Há muito que existem mapas que mostram de que modo os recetores nos olhos, nos ouvidos e na pele se organizam para captar e interpretar informação visual, auditiva e tátil. Ainda assim, como destacou Datta, "o olfato tem sido a única exceção; é o sentido que ficou sem mapa durante mais tempo". Uma das razões apontadas é a maior complexidade deste sistema quando comparado com os restantes.

"Os ratos, por exemplo, possuem cerca de 20 milhões de neurónios olfativos que expressam mais de mil tipos de recetores olfativos, em comparação com apenas três tipos principais de recetores visuais para a visão das cores" e "cada tipo de recetor olfativo deteta um subconjunto único de moléculas de odor".

Métodos usados e o papel do ácido retinoico

Para chegar a este nível de detalhe, os investigadores juntaram técnicas de sequenciação de células individuais e transcriptómica espacial - uma tecnologia avançada que permite mapear a expressão génica diretamente em cortes de tecido, mantendo a localização original das células - e analisaram cerca de 5,5 milhões de neurónios em mais de 300 ratinhos.

Os cientistas começaram por identificar tipos de recetores olfativos em 1991 e, ao longo dos 35 anos seguintes, procuraram determinar se existia um mapa olfativo. Nesse percurso, Datta estudou diferentes aspetos da olfação, incluindo o que está por trás da perda de olfato na doença covid-19 e de que forma o cérebro estrutura a informação sobre os odores. Com a melhoria das técnicas genéticas, o investigador e os seus colegas decidiram "revisitar a ideia de construir um mapa olfativo".

De acordo com a equipa, o mapa de recetores, descrito como "altamente organizado", mostrou-se consistente entre os ratos e espelhava a organização dos mapas do olfato no cérebro, à semelhança do que já tinha sido observado nos sistemas da visão, da audição e do tato.

Ao procurar compreender como é que este mapa se estabelece no nariz, os investigadores identificaram o ácido retinoico como elemento determinante - uma molécula que ajuda a regular a atividade dos genes.
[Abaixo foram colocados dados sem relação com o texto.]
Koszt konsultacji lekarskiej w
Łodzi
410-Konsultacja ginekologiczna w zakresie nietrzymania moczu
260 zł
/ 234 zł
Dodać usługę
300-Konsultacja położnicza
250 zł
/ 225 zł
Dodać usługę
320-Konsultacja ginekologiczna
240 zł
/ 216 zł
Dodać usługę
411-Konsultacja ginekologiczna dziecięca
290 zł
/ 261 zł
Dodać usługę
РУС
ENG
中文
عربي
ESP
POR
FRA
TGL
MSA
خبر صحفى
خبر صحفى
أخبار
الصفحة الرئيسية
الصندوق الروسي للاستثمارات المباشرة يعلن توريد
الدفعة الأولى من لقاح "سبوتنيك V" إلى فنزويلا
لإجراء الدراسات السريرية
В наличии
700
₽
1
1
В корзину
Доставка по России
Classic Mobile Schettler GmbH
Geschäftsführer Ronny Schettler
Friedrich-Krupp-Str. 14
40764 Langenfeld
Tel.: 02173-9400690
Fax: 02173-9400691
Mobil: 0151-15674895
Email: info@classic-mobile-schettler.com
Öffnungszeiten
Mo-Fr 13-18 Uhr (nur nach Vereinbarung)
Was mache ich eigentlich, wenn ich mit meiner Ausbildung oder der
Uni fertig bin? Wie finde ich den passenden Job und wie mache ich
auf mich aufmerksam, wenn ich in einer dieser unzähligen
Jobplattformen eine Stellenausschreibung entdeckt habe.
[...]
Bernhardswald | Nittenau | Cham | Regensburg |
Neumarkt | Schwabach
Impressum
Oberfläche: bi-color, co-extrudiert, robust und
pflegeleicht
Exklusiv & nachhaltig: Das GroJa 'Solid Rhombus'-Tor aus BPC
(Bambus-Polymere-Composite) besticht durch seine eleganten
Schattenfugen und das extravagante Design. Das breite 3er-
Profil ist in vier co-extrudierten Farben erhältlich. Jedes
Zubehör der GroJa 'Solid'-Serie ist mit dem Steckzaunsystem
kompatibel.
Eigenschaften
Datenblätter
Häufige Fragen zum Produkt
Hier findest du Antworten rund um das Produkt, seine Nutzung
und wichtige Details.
Verificaram que "um gradiente de ácido retinoico no nariz guiava cada neurónio a expressar o tipo correto de recetor de olfato com base na sua localização espacial" e que "adicionar ou remover ácido retinoico fazia com que o mapa de recetores se deslocasse para cima ou para baixo".

"Mostrámos que o desenvolvimento pode alcançar este feito de organizar mil recetores de olfato diferentes num mapa incrivelmente preciso e consistente entre os animais", disse Datta.

O autor sénior do estudo sublinhou ainda que, apesar de o mapa olfativo ser, por si só, uma descoberta empolgante, oferece também bases essenciais para apoiar o desenvolvimento de terapias para a perda de olfato, que continuam a ser raras. "Não podemos corrigir o olfato sem compreender como funciona a um nível básico", observou.

A equipa está agora a investigar por que motivo as faixas de recetores surgem nesta ordem específica e está igualmente a analisar recetores olfativos em tecido humano, para perceber até que ponto o mapa olfativo se mantém consistente entre espécies.

"Este conhecimento irá orientar os esforços para desenvolver tratamentos - como terapias com células estaminais ou interfaces cérebro-computador - para a perda de olfato e as suas consequências, que incluem um risco acrescido de depressão", segundo o comunicado.

"O olfato tem um efeito realmente profundo e abrangente na saúde humana, pelo que a sua restauração não é apenas para o prazer e a segurança, mas também para o bem-estar psicológico", salientou Datta.